Dalam kesempatan itu, Wakil Gubernur Banten, Achmad Dimyati Natakusumah menegaskan bahwa pemerintah Provinsi Banten telah membuka ruang kolaborasi luas dengan KNPI.
"Yang sudah dijalankan penuh di era kepimpinan Ketua Umum, Ali Hanafiah dan Sekretaris Jenderal Guntur Setiawan akan terus berjalan dengan dukungan kami dari pemerintah," kata Dimyati, dikutip Minggu, 25 Januari 2026.
Menurut Dimyati, pemuda harus tampil sebagai mitra pembangunan yang mampu memberi solusi, bukan sekadar menyampaikan kritik. Pemerintah, kata dia, membutuhkan gagasan dari pemuda. KNPI diharapkan menjadi jembatan antara idealisme pemuda dan kebutuhan pembangunan daerah.
"Saya berharap dibawah naungan Ketua KNPI Banten saudara Tito Istianto dapat mewujudkan pemuda Banten yang tidak hanya berdampak bagi Banten dan Indonesia tetapi memiliki mindset Global Leader untuk berperan bagi masyarakat global," ujar dia.
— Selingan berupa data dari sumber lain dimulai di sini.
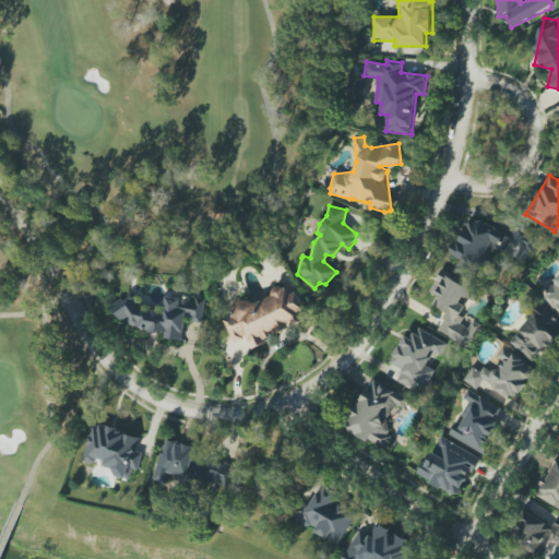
[(472,215),(450,254),(482,272),(499,241),(523,254),(528,246),(472,215)]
Sementara, Ketua Umum DPP KNPI, Ali Hanafiah menekankan bahwa Musda bukan sekadar rutinitas organisasi, melainkan ruang strategis untuk menyatukan kembali visi misi, nilai dasar gerakan pemuda, dan peran pemuda dalam pembangunan nasional. Hal itu juga mengawal berjalannya program Asta Cita Presiden Prabowo sebagai prioritas utama.
Ketua DPD KNPI Banten, Tito Istianto mengatakan Musda yang berjalan secara langsung kondusif, kolektif dan mengedepankan nilai demokrasi serta musyawarah ini telah menampung segala ide, gagas, aspirasi dari segala unsur lapisan pemuda, pemerintah dan masyarakat.
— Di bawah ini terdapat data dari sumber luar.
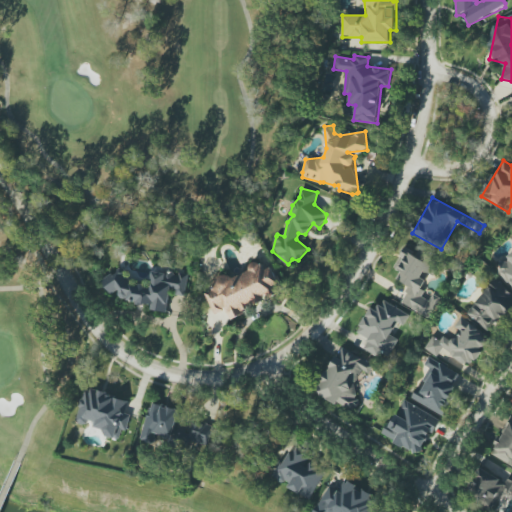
[(430,318),(441,298),(433,294),(430,301),(420,295),(430,277),(428,277),(437,260),(422,253),(419,259),(404,250),(394,268),(401,272),(397,279),(410,286),(401,303),(430,318)]
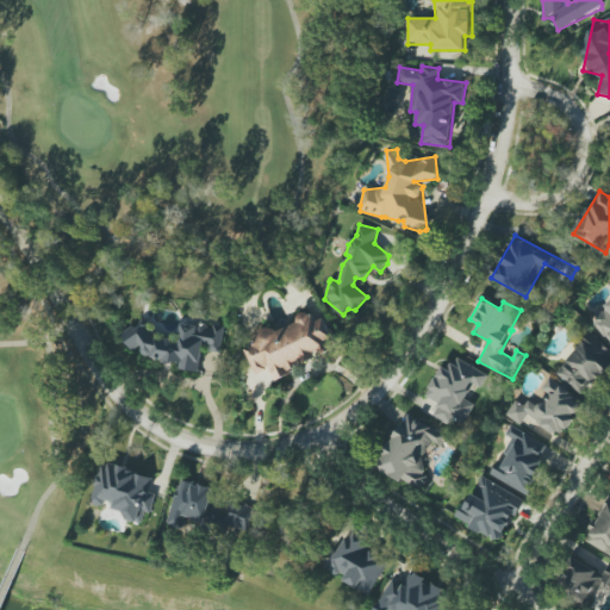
[(609,303),(591,321),(609,341),(609,303)]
“KNPI harus kembali memainkan peran sebagai simpul persatuan pemuda. Bukan hanya sebagai organisasi, tetapi sebagai kekuatan moral dan ideologis yang berpihak pada masa depan bangsa dan saya berjanji akan mengedepankan program pelatihan pengembangan sumber daya pemuda, peningkatan softskill dan inkubator bisnis UMKM pemuda, membangun ruang kreatif pemuda dan menjalankan program ketahan pangan pemuda di Provinsi Banten saat saya memimpin," kata dia.
- Dok. Istimewa
Tito menegaskan bahwa kepemimpinan KNPI ke depan harus bersifat kolektif dan responsif terhadap persoalan nyata di masyarakat.